Exercise details -
From the material below, copy every line in which the word "could" occurs.

Input for this task -

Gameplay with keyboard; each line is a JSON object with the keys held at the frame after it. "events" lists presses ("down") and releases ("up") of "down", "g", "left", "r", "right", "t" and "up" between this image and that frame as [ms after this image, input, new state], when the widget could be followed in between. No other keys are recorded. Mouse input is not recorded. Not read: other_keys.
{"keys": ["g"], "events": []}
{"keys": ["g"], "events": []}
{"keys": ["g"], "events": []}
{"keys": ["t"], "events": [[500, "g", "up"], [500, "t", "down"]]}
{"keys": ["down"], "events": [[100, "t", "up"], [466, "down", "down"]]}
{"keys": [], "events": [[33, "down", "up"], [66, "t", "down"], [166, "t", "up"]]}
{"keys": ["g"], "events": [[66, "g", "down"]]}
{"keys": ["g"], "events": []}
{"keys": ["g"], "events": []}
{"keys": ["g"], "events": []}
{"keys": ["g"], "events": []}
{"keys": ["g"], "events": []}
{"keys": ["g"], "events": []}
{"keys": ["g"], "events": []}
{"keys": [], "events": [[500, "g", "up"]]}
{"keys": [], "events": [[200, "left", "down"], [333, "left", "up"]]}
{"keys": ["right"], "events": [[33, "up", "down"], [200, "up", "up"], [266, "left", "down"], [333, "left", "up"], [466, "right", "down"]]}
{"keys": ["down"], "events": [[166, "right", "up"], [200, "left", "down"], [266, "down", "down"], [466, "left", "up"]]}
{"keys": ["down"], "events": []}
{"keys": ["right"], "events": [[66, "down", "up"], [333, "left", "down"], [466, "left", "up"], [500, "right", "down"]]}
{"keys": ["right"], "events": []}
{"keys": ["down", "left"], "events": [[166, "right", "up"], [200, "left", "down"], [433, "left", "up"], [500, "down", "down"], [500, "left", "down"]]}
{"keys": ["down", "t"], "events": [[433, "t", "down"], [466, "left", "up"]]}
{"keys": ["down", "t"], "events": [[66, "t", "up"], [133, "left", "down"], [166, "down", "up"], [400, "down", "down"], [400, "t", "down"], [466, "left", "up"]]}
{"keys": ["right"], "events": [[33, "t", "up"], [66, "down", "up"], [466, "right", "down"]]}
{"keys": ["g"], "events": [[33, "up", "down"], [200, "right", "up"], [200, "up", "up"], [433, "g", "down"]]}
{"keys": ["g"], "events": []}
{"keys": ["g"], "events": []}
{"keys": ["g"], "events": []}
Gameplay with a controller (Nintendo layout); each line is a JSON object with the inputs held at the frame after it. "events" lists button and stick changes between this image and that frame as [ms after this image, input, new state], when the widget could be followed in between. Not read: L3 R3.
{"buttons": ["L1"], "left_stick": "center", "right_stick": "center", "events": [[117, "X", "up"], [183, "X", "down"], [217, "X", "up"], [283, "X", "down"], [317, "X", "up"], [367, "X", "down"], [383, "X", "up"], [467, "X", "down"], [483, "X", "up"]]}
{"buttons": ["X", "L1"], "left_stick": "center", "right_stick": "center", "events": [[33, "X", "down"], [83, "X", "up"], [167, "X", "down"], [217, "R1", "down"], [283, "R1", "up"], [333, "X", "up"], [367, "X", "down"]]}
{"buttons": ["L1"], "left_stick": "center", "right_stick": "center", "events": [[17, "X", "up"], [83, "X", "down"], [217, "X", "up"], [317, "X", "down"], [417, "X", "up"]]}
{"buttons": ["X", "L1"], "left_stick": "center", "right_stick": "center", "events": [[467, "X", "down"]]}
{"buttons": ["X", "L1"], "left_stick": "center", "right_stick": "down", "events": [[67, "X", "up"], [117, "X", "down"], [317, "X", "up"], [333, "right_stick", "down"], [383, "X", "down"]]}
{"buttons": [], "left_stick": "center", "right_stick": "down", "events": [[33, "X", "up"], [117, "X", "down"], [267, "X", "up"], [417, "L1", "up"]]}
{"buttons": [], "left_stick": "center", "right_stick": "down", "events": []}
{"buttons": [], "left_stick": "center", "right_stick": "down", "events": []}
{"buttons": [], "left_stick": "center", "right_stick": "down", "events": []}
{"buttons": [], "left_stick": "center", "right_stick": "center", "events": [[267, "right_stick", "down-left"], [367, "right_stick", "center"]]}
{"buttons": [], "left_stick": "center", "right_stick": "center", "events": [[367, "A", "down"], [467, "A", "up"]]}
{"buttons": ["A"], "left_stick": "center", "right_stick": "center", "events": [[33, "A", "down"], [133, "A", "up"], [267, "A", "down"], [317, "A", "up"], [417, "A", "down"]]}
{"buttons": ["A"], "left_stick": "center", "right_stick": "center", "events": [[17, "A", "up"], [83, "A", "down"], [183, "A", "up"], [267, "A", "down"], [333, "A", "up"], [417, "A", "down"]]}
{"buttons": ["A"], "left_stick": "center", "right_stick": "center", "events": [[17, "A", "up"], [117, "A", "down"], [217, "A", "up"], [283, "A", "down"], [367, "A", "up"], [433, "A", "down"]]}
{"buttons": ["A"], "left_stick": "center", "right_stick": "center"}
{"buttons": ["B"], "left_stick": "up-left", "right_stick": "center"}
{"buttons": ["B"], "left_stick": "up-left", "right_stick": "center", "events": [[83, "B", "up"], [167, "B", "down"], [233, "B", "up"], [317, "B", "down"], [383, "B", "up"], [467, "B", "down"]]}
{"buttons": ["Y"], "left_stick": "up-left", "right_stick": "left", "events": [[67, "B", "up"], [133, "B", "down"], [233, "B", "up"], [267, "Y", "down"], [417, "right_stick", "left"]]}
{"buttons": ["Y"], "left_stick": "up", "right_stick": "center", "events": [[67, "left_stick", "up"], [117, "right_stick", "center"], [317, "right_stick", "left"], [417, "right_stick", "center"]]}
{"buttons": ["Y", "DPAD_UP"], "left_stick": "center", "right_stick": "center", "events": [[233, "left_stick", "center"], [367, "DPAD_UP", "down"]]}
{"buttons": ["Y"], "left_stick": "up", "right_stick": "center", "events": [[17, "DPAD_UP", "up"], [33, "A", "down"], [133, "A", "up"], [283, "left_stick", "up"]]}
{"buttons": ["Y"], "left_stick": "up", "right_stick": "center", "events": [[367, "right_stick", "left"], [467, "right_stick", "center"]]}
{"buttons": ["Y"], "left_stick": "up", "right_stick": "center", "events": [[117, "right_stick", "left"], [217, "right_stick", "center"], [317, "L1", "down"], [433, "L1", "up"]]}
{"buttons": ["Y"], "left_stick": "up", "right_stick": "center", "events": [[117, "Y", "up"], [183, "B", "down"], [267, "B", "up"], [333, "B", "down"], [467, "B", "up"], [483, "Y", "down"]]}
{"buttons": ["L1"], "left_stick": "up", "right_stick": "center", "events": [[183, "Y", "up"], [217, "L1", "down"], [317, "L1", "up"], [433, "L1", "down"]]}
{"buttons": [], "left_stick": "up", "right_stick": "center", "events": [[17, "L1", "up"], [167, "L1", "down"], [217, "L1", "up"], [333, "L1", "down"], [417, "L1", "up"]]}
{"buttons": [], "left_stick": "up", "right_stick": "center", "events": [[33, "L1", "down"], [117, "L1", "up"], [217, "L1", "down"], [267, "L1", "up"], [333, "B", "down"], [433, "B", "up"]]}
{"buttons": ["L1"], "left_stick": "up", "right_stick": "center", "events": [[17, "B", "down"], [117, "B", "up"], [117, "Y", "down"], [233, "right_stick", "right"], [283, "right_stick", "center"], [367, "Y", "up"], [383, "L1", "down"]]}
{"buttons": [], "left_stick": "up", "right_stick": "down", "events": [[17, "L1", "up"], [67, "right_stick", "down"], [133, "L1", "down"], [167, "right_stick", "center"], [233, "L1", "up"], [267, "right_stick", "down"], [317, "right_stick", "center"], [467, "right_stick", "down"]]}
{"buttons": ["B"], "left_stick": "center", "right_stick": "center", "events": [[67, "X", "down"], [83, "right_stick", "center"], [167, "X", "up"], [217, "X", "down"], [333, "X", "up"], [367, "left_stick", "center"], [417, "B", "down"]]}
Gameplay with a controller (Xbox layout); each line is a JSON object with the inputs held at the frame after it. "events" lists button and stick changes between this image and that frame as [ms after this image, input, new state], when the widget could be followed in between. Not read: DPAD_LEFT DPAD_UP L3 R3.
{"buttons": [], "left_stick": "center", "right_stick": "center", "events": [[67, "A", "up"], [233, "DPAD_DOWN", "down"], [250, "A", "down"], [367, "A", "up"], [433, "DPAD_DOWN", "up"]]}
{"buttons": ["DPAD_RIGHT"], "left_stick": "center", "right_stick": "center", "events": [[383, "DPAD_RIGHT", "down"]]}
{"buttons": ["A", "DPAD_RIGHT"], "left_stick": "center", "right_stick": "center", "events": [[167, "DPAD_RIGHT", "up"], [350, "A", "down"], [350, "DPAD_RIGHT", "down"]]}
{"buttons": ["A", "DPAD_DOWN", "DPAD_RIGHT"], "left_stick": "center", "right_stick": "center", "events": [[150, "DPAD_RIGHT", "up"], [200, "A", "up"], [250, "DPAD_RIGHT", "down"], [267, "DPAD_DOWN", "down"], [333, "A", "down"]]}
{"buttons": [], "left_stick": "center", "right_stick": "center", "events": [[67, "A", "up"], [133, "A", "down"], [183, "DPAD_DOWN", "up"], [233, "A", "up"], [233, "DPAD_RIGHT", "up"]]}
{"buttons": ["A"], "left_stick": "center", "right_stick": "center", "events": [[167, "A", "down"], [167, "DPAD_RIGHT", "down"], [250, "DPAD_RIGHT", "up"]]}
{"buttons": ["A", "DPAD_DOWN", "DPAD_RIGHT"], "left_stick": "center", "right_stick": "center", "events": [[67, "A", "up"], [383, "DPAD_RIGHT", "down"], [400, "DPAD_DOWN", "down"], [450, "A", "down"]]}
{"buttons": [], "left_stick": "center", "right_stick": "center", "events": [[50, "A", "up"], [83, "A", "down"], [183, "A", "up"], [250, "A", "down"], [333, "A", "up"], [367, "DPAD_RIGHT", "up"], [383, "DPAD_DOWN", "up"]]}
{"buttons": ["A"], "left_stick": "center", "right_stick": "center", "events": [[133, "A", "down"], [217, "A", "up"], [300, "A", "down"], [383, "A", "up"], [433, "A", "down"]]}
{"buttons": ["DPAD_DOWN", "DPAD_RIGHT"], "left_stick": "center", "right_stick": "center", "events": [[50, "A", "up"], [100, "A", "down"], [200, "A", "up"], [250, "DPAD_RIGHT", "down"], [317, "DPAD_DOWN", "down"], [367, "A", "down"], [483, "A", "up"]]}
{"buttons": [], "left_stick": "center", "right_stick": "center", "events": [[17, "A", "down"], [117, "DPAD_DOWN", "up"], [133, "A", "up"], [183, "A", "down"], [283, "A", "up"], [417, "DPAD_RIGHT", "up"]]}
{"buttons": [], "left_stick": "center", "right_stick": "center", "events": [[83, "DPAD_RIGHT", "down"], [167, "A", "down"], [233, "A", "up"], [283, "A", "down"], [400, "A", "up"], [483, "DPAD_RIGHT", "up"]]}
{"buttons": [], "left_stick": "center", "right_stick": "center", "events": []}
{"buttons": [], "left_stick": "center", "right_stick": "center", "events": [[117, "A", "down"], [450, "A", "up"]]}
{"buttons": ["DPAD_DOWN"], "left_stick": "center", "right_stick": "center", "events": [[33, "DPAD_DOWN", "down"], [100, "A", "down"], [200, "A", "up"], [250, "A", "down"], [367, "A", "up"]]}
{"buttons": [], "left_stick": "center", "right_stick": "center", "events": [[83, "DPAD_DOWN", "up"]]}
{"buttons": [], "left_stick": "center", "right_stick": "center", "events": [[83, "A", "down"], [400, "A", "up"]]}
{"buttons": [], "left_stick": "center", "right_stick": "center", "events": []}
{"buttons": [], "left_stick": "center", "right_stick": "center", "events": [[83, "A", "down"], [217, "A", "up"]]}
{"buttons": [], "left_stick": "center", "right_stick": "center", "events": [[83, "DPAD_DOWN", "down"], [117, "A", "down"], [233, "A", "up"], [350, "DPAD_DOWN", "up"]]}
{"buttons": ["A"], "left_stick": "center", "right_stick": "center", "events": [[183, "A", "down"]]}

Answer space -
Gameplay with keyboard; each line is a JSON object with the keys held at the frame after it. "events" lists presses ("down") and releases ("up") of "down", "g", "left", "r", "right", "t" and "up" between this image and that frame as [ms after this image, input, new state], when the widget could be followed in between. No other keys are recorded. Mouse input is not recorded. Not read: other_keys.
Gameplay with a controller (Nintendo layout); each line is a JSON object with the inputs held at the frame after it. "events" lists button and stick changes between this image and that frame as [ms after this image, input, new state], when the widget could be followed in between. Not read: L3 R3.
Gameplay with a controller (Xbox layout); each line is a JSON object with the inputs held at the frame after it. "events" lists button and stick changes between this image and that frame as [ms after this image, input, new state], when the widget could be followed in between. Not read: DPAD_LEFT DPAD_UP L3 R3.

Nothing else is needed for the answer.